Acılardan kurtulmak da olsa sonuçta her şeyi huzurlu ve mutlu bir hayat sürmek için yaparız. Ancak, mutluluğun ne olduğunu öğrenmek için gerekli çabayı sarf ettiğimiz söylenemez. Bu sihirli kelime, insanlığın ortak hedefi olduğuna ve onu aradığımıza göre, önce ne olduğunu bilmek gerekmiyor mu?
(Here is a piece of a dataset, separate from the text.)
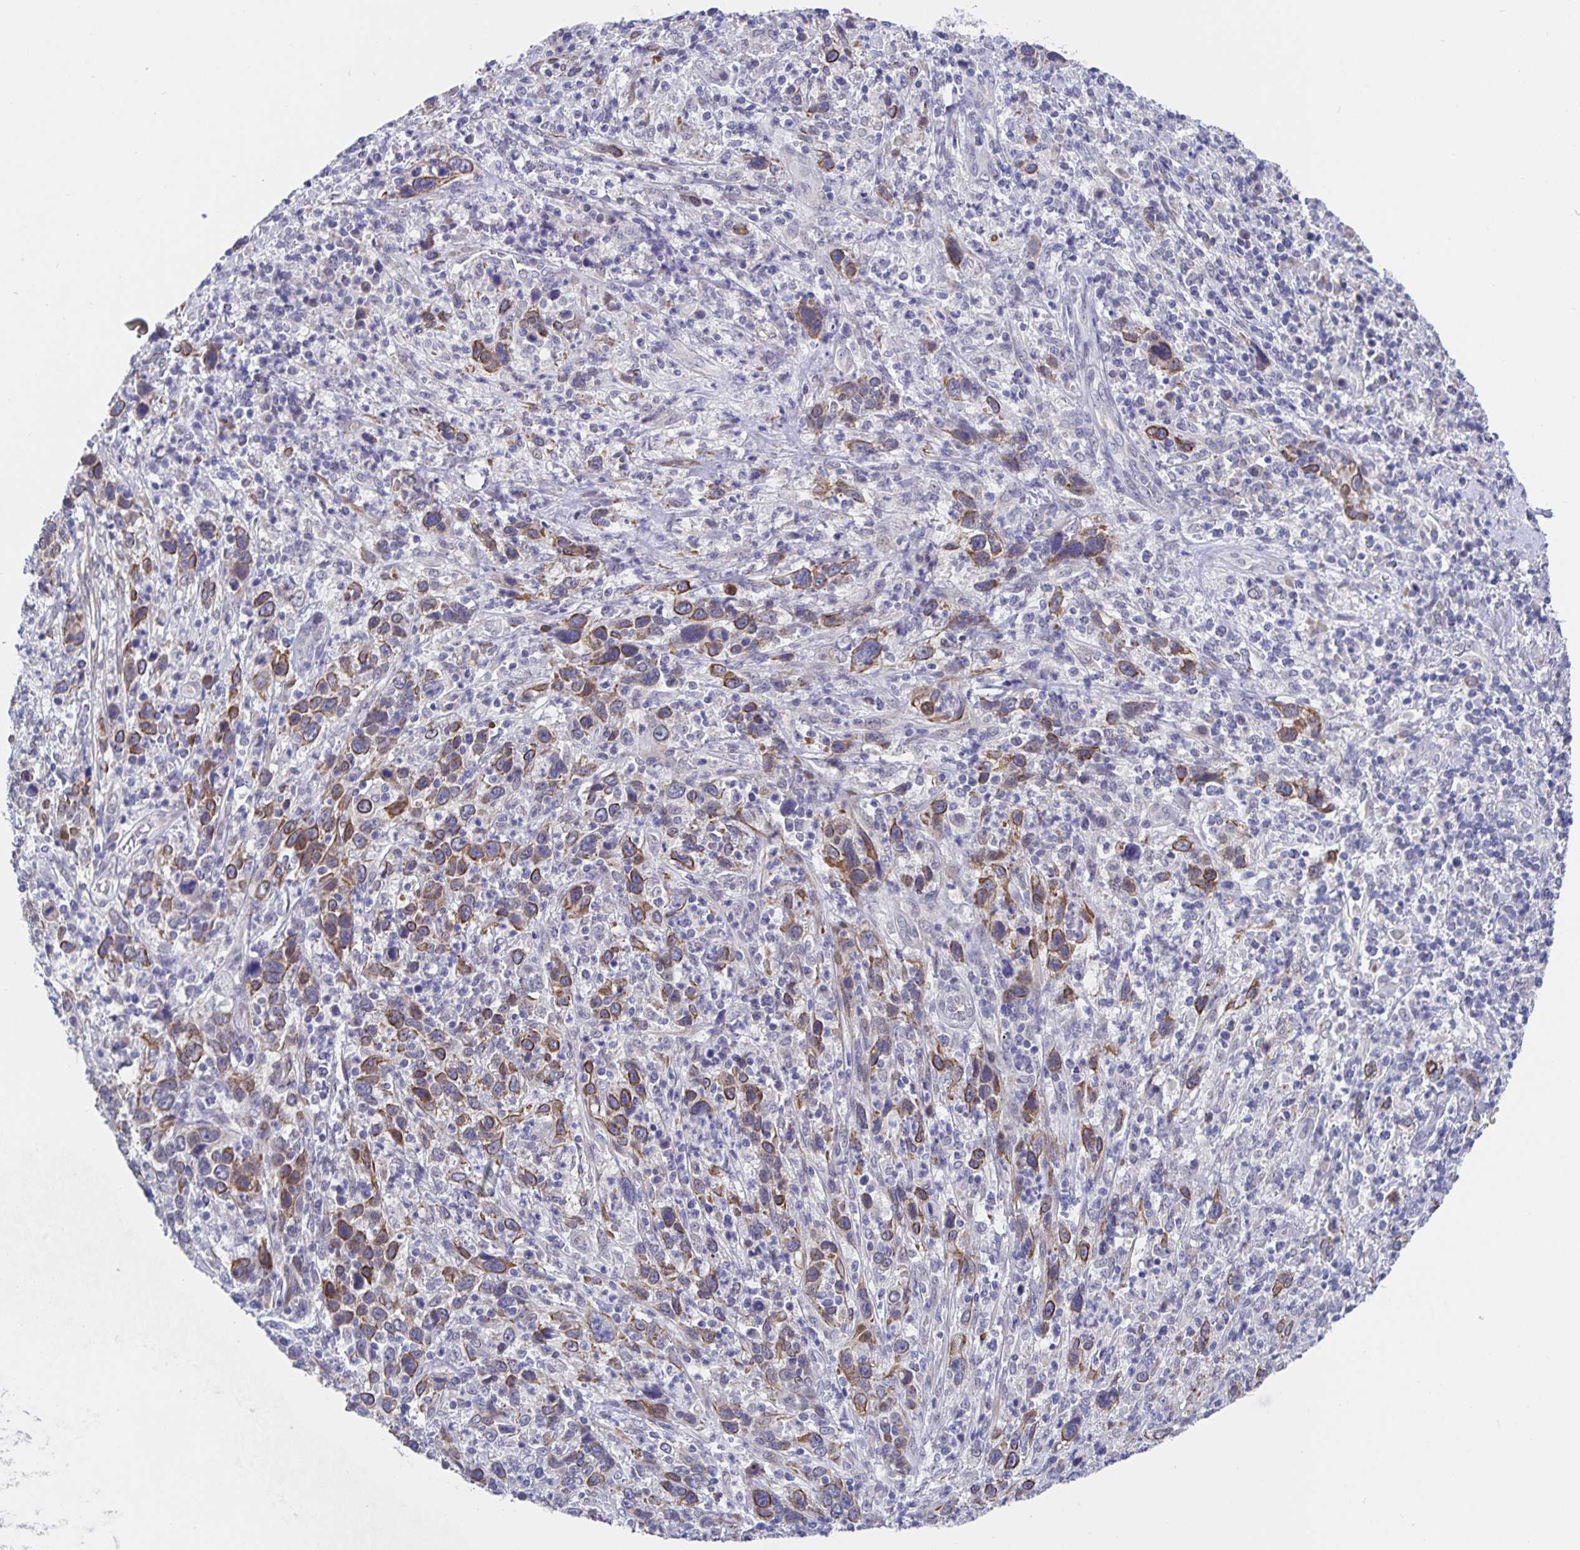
{"staining": {"intensity": "moderate", "quantity": ">75%", "location": "cytoplasmic/membranous"}, "tissue": "cervical cancer", "cell_type": "Tumor cells", "image_type": "cancer", "snomed": [{"axis": "morphology", "description": "Squamous cell carcinoma, NOS"}, {"axis": "topography", "description": "Cervix"}], "caption": "A histopathology image of cervical squamous cell carcinoma stained for a protein shows moderate cytoplasmic/membranous brown staining in tumor cells.", "gene": "ZIK1", "patient": {"sex": "female", "age": 46}}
Mutluluğun çok çeşitli tanımları yapılabilir. Birkaçını yansıtalım:
* Dünyada mesrûr/sevinçli yaşamaktır.
* İnsanların akılla ulaşacakları bir erdem, bir fazîlettir.
* Pozitif/olumlu bir his, bir coşkudur.
* Hayattan bir bütün olarak veya kısmen memnun olmaktır.1
* Lezzet verici şeyleri maksimum/en yüksek; elem verici şeyleri ise minimuma/en aza indirmektir.2

Mutluluğu yakalamak bir maharet, hattâ bir sanattır. Önemli olan, mutluluğu nerede ve nasıl aradığımızdır. Peki nerede bulunur? Kimi zenginlik, para-pul, mal/mülkte, kimi şan/şöhrette, kimi makam/mevkide arar. Acaba biz de Nasreddin Hoca gibi mi arıyoruz?
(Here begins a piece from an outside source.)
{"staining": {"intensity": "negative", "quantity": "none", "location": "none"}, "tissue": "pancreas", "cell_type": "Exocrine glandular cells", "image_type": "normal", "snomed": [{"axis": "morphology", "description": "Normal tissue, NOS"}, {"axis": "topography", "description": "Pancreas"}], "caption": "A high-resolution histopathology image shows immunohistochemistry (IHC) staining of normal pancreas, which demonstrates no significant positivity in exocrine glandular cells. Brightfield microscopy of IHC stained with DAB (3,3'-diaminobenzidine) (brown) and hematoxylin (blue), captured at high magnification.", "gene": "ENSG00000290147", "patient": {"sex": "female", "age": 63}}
Hoca yüzüğünü bodrumda kaybeder. Avluya çıkar, aranmaya başlar. Komşusu:

“Ne arıyorsun Hocam?”
“Yüzüğümü?”
Birlikte aranmaya devam ederler. Bir müddet sonra:
“Yahu hocam, yüzüğünü nerede kaybettin?”
“Bodrumda!”
“Niçin orada aramıyorsun be hocam?”
“Orası karanlık da…”

Huzur ve mutluluk arıyoruz; ama nerede? Ördek kuluçkasından çıkan tavuk; diğerleri gibi yüzmek için çırpınır. Bu çabası beyhûdedir! Çünkü, onun yaratılışı yüzme üzerine değildir.

Otomobili tanımayan onu kullanabilir, ama tamir edebilir mi? Şu halde; yapacağımız şey, kendimizi tanımak; ruh ve bedenimiz neye göre dizayn edilmiş; bunu öğrenmektir. Kendimizi bildiğimizde kâinatı; kâinatın işleyiş kanunlarını öğrendiğimizde nefsimizi bilir ve gerçeği buluruz.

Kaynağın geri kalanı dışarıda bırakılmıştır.